The lens holder and plasma chamber were first cleaned with an oxygen plasma 
according to procedures well known to those skilled in the art. The optics 
to be treated were loaded onto the lens holder and the lens holder placed 
into the plasma chamber. The chamber was then sealed and evacuated. Argon 
gas was pumped into the chamber until the pressure reached 160 milliTorr 
("mTorr"). The RF power generator was then turned on to 400 watts for 5 
minutes, at which time the power was turned off. The gas was allowed to 
flow for 5 minutes after the power was turned off, then the chamber was 
purged with Argon gas and vacuum broken to atmospheric pressure. Samples 
were then removed from the chamber. 
EXAMPLE 2 
In another typical example of Argon plasma treatment of soft acrylic 
optics, the procedure of Example 1 was followed, except that the chamber 
was filled with Argon gas to a pressure of 225 mTorr, and the power was 
applied at 300 watts for a period of 3 minutes. 
EXAMPLE 3 
In a typical procedure for methane plasma treatment of soft acrylic optics, 
the procedure of Example 1 was followed, except that the chamber was 
filled with methane gas to a pressure of 50 mTorr, and the power of 50 
watts was applied for a period of 10 minutes. 

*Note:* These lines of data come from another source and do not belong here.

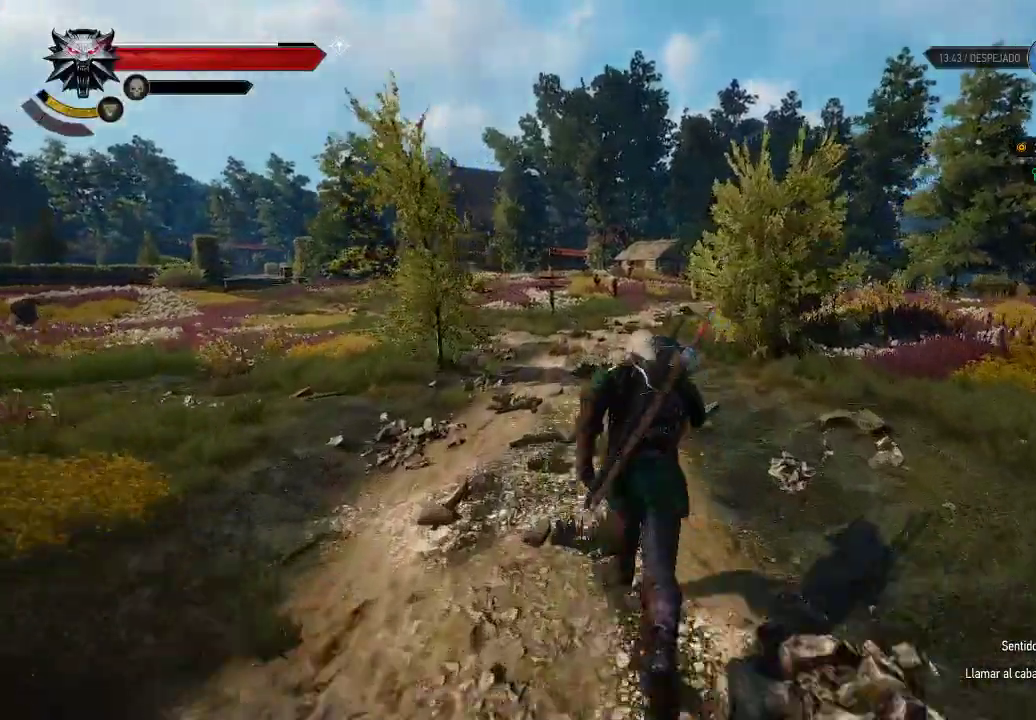
{"buttons": ["A"], "left_stick": "up", "right_stick": "center", "events": []}
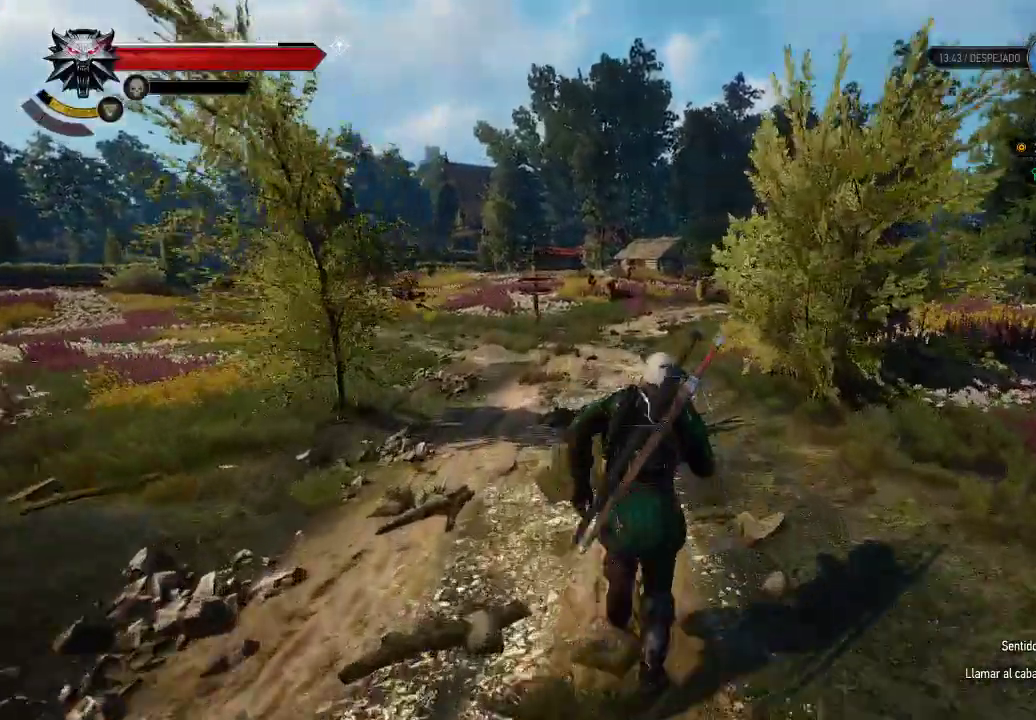
{"buttons": ["A"], "left_stick": "up", "right_stick": "center", "events": []}
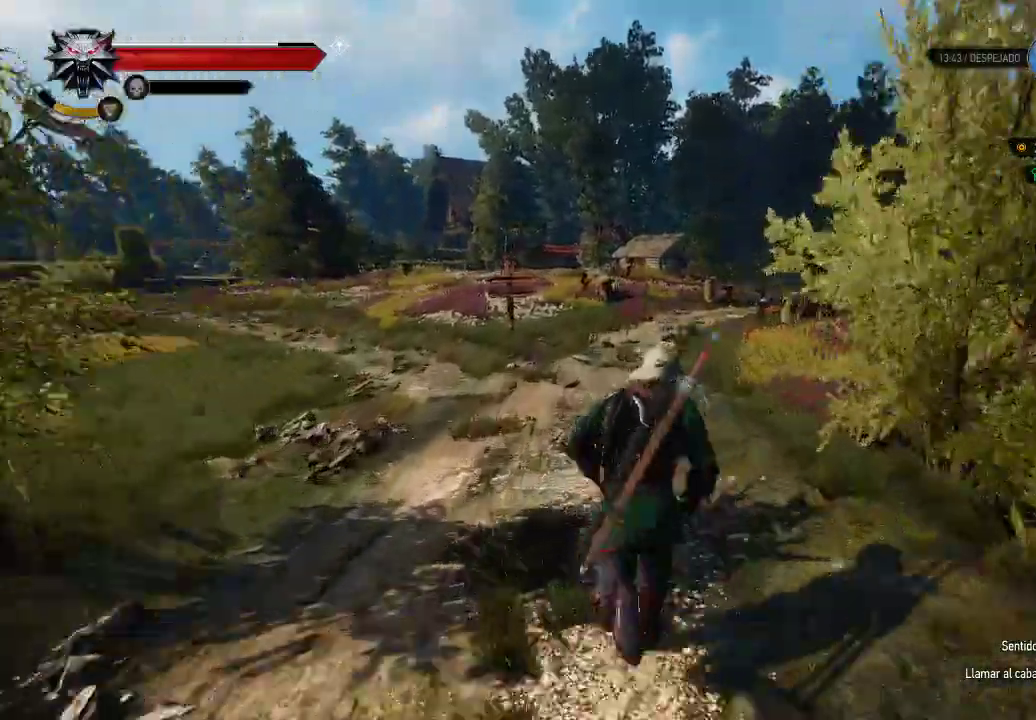
{"buttons": ["A"], "left_stick": "up", "right_stick": "center", "events": []}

The invention has been described by reference to certain preferred 
embodiments; however, it should be understood that it may be embodied in 
other specific forms or variations thereof without departing from its 
spirit or essential characteristics. The embodiments described above are 
therefore considered to be illustrative in all respects and not 
restrictive, the scope of the invention being indicated by the appended 
claims rather than by the foregoing description.